Here's a report that just came out of Dow Jones Newswires (also part of News Corp):
News Corp. (NWS) may break ties with Amazon (AMZN) over pricing terms for the Kindle e-reader, News Corp. Chairman and Chief Executive Rupert Murdoch said Wednesday in a conference call, according to a report on Fox Business Network. Murdoch also said News Corp. is in talks with Sony Corp. (SNE) about making content available on that company's upcoming e-reader, which aims to challenge the Kindle.
Sony just announced it will soon start selling two new electronic readers, including a $199 version that would be significantly cheaper than Amazon's $299 Kindle.

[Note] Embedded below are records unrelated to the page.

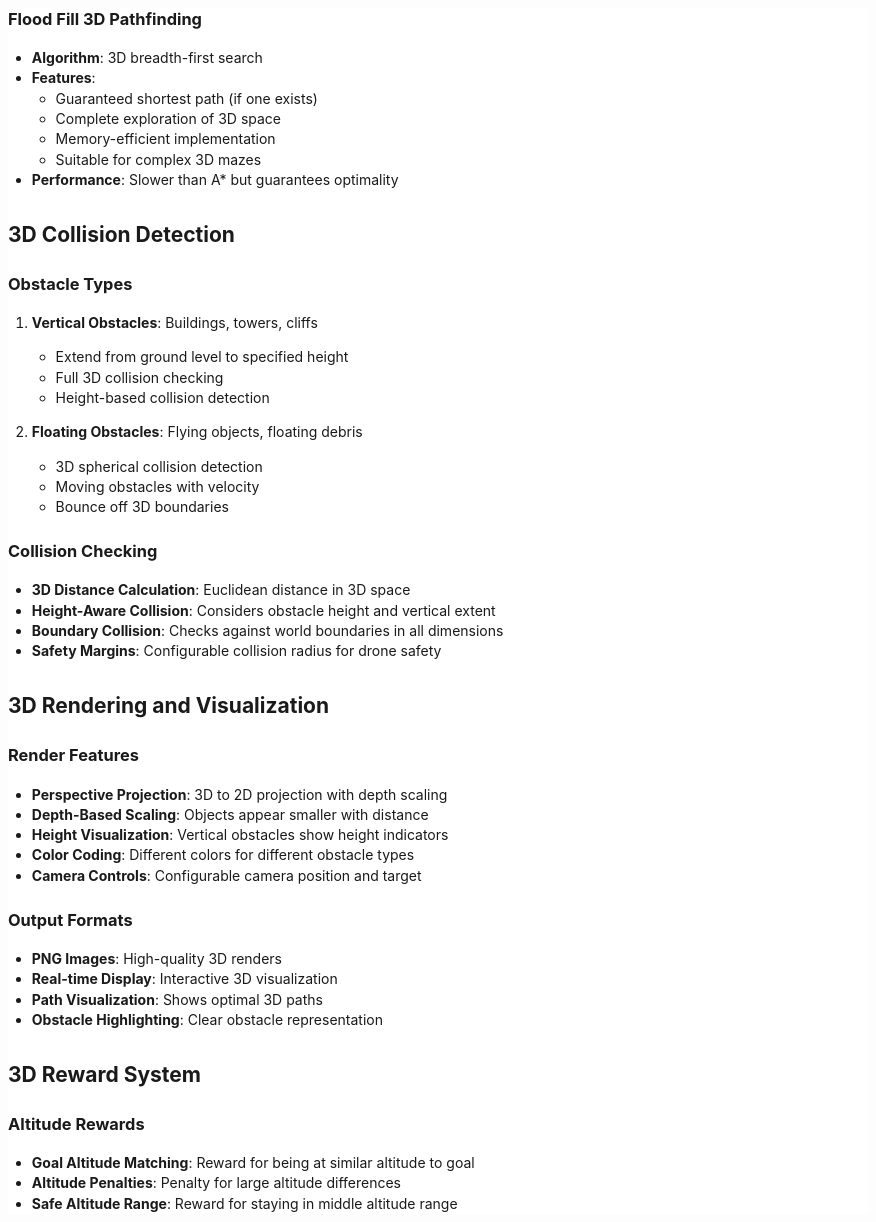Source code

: ### Flood Fill 3D Pathfinding
- **Algorithm**: 3D breadth-first search
- **Features**:
  - Guaranteed shortest path (if one exists)
  - Complete exploration of 3D space
  - Memory-efficient implementation
  - Suitable for complex 3D mazes
- **Performance**: Slower than A* but guarantees optimality

## 3D Collision Detection

### Obstacle Types
1. **Vertical Obstacles**: Buildings, towers, cliffs
   - Extend from ground level to specified height
   - Full 3D collision checking
   - Height-based collision detection

2. **Floating Obstacles**: Flying objects, floating debris
   - 3D spherical collision detection
   - Moving obstacles with velocity
   - Bounce off 3D boundaries

### Collision Checking
- **3D Distance Calculation**: Euclidean distance in 3D space
- **Height-Aware Collision**: Considers obstacle height and vertical extent
- **Boundary Collision**: Checks against world boundaries in all dimensions
- **Safety Margins**: Configurable collision radius for drone safety

## 3D Rendering and Visualization

### Render Features
- **Perspective Projection**: 3D to 2D projection with depth scaling
- **Depth-Based Scaling**: Objects appear smaller with distance
- **Height Visualization**: Vertical obstacles show height indicators
- **Color Coding**: Different colors for different obstacle types
- **Camera Controls**: Configurable camera position and target

### Output Formats
- **PNG Images**: High-quality 3D renders
- **Real-time Display**: Interactive 3D visualization
- **Path Visualization**: Shows optimal 3D paths
- **Obstacle Highlighting**: Clear obstacle representation

## 3D Reward System

### Altitude Rewards
- **Goal Altitude Matching**: Reward for being at similar altitude to goal
- **Altitude Penalties**: Penalty for large altitude differences
- **Safe Altitude Range**: Reward for staying in middle altitude range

Murdoch has grumbled in the past about Kindle and dropped hints of investing in a rival reader. It's part of a broader unease in the book and newspaper publishing industries about Amazon's terms for selling content through Kindle -- and the fact that Amazon is the dominant player in the emerging e-reader market (the publisher of the Dallas Morning News complained in a U.S. Senate hearing this May that Amazon wants a 70 percent cut of subscription revenue for Kindle editions of his newspaper).

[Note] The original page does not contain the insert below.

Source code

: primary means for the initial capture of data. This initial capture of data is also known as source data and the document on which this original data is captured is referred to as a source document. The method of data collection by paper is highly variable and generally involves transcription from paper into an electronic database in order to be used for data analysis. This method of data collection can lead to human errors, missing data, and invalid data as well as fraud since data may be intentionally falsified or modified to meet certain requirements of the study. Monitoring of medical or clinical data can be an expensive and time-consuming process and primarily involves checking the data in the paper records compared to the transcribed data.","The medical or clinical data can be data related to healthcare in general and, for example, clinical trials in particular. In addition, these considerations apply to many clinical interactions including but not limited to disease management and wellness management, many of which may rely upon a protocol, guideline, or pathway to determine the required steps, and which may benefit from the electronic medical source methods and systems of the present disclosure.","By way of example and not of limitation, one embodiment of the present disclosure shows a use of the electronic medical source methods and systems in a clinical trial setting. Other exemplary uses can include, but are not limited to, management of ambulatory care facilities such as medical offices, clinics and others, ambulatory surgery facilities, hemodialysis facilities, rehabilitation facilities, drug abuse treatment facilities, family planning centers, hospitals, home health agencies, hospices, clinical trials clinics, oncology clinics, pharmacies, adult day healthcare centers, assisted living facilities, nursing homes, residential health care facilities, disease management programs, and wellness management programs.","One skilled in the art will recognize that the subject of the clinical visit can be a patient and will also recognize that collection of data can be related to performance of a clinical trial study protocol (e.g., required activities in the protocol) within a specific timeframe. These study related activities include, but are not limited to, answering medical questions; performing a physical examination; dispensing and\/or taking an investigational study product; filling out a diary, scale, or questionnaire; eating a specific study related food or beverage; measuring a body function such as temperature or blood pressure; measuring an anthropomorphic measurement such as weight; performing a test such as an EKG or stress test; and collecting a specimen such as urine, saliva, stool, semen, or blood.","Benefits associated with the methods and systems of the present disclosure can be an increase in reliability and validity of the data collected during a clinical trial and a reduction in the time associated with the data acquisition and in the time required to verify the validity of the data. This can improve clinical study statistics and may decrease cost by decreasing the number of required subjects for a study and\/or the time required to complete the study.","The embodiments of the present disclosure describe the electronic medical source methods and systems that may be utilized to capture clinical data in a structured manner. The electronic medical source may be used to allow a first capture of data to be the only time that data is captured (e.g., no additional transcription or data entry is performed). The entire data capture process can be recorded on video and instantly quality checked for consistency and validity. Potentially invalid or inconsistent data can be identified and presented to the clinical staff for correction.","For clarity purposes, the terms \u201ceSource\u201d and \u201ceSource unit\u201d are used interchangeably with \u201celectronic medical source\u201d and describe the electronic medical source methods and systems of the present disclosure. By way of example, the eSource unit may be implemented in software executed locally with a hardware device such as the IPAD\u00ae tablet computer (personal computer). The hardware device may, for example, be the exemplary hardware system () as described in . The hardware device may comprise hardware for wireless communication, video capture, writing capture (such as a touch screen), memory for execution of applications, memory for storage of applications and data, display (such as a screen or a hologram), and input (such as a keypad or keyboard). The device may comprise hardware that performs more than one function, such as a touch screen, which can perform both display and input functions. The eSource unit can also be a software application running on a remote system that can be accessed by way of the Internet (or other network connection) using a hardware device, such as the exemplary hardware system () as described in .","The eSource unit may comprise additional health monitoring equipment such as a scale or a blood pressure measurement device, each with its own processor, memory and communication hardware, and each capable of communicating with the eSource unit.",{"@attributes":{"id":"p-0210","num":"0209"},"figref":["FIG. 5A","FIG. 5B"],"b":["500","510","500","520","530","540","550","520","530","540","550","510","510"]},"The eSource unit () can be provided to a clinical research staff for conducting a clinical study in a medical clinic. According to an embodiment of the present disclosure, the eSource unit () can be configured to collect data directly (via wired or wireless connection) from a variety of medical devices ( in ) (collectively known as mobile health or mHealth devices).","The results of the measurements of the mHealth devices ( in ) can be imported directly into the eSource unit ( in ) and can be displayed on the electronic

Update: Here's what Murdoch had to say about Amazon and Kindle, in his own words (via Seeking Alpha transcript):
No, we are changing the price of the Journal on the Kindle and we will get a better share of the revenue, though I can't say that I'm satisfied. It's the final result of the [inaudible], but it will be a lot better. But it's not a big number and we're not encouraging it at all because we don't get the names of the subscribers. Kindle treats them as their subscribers, not as ours. And I think that will eventually cause a break between us.
He later said:
Apple is said to be coming out with a reader before the end of the year. Certainly Sony is doing that and we're in active discussions with them and they certainly accept that the subscribers would be our subscribers.

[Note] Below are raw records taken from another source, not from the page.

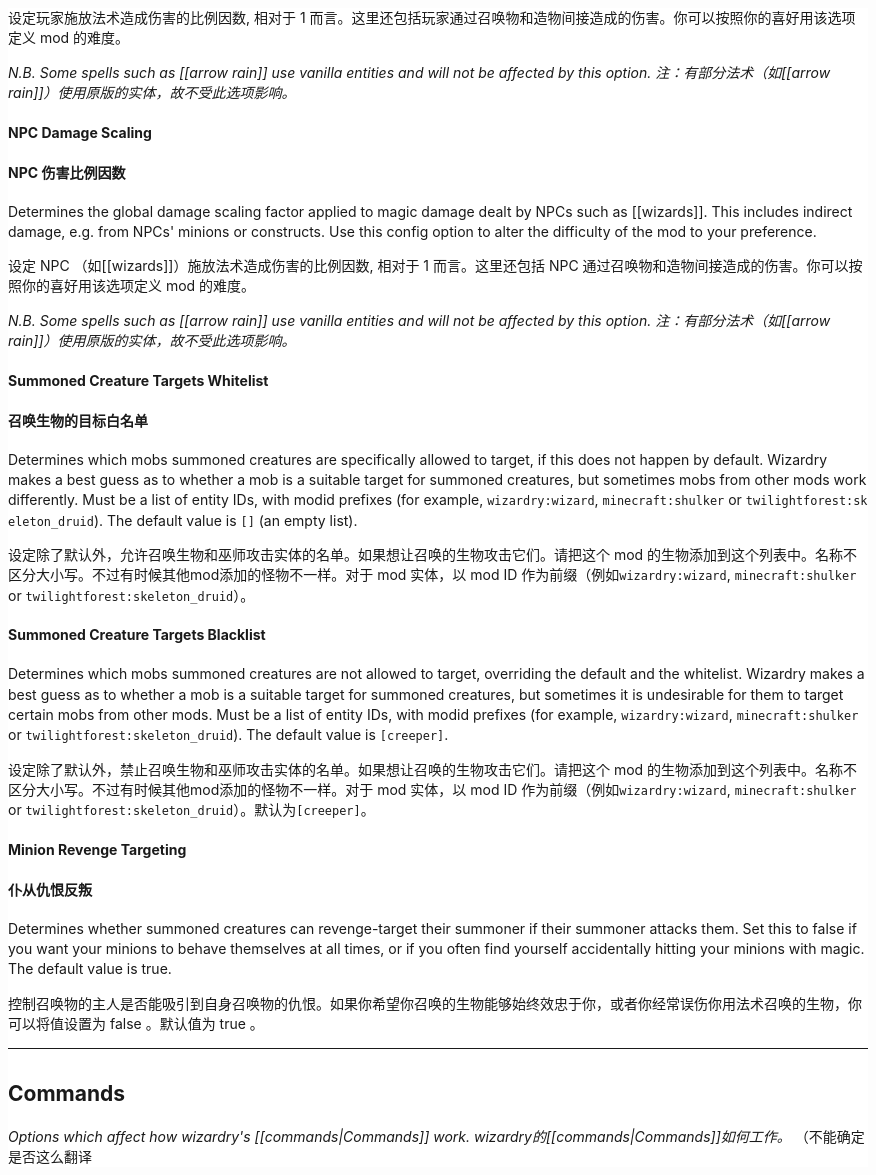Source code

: 设定玩家施放法术造成伤害的比例因数, 相对于 1 而言。这里还包括玩家通过召唤物和造物间接造成的伤害。你可以按照你的喜好用该选项定义 mod 的难度。

_N.B. Some spells such as [[arrow rain]] use vanilla entities and will not be affected by this option._
_注：有部分法术（如[[arrow rain]]）使用原版的实体，故不受此选项影响。_

#### NPC Damage Scaling
#### NPC 伤害比例因数
Determines the global damage scaling factor applied to magic damage dealt by NPCs such as [[wizards]]. This includes indirect damage, e.g. from NPCs' minions or constructs. Use this config option to alter the difficulty of the mod to your preference.

设定 NPC （如[[wizards]]）施放法术造成伤害的比例因数, 相对于 1 而言。这里还包括 NPC 通过召唤物和造物间接造成的伤害。你可以按照你的喜好用该选项定义 mod 的难度。

_N.B. Some spells such as [[arrow rain]] use vanilla entities and will not be affected by this option._
_注：有部分法术（如[[arrow rain]]）使用原版的实体，故不受此选项影响。_

#### Summoned Creature Targets Whitelist
#### 召唤生物的目标白名单
Determines which mobs summoned creatures are specifically allowed to target, if this does not happen by default. Wizardry makes a best guess as to whether a mob is a suitable target for summoned creatures, but sometimes mobs from other mods work differently. Must be a list of entity IDs, with modid prefixes (for example, `wizardry:wizard`, `minecraft:shulker` or `twilightforest:skeleton_druid`). The default value is `[]` (an empty list).

设定除了默认外，允许召唤生物和巫师攻击实体的名单。如果想让召唤的生物攻击它们。请把这个 mod 的生物添加到这个列表中。名称不区分大小写。不过有时候其他mod添加的怪物不一样。对于 mod 实体，以 mod ID 作为前缀（例如`wizardry:wizard`, `minecraft:shulker` or `twilightforest:skeleton_druid`）。

#### Summoned Creature Targets Blacklist
Determines which mobs summoned creatures are not allowed to target, overriding the default and the whitelist. Wizardry makes a best guess as to whether a mob is a suitable target for summoned creatures, but sometimes it is undesirable for them to target certain mobs from other mods. Must be a list of entity IDs, with modid prefixes (for example, `wizardry:wizard`, `minecraft:shulker` or `twilightforest:skeleton_druid`). The default value is `[creeper]`.

设定除了默认外，禁止召唤生物和巫师攻击实体的名单。如果想让召唤的生物攻击它们。请把这个 mod 的生物添加到这个列表中。名称不区分大小写。不过有时候其他mod添加的怪物不一样。对于 mod 实体，以 mod ID 作为前缀（例如`wizardry:wizard`, `minecraft:shulker` or `twilightforest:skeleton_druid`）。默认为`[creeper]`。

#### Minion Revenge Targeting
#### 仆从仇恨反叛
Determines whether summoned creatures can revenge-target their summoner if their summoner attacks them. Set this to false if you want your minions to behave themselves at all times, or if you often find yourself accidentally hitting your minions with magic. The default value is true.

控制召唤物的主人是否能吸引到自身召唤物的仇恨。如果你希望你召唤的生物能够始终效忠于你，或者你经常误伤你用法术召唤的生物，你可以将值设置为 false 。默认值为 true 。

---
## Commands
_Options which affect how wizardry's [[commands|Commands]] work._
_wizardry的[[commands|Commands]]如何工作。_ （不能确定是否这么翻译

Murdoch is notoriously murky in his comments at times, but it seems like he's saying that the News Corp. negotiated with Amazon to keep more of its revenue from Wall Street Journal Kindle subscriptions, but Murdoch still doesn't think it's a great deal; and Murdoch is not happy with the fact that Amazon doesn't share the names of Wall Street Journal subscribers on Kindle.
It will be interesting to see if he actually dumps Kindle in favor of Apple's rumored tablet or the new Sony readers.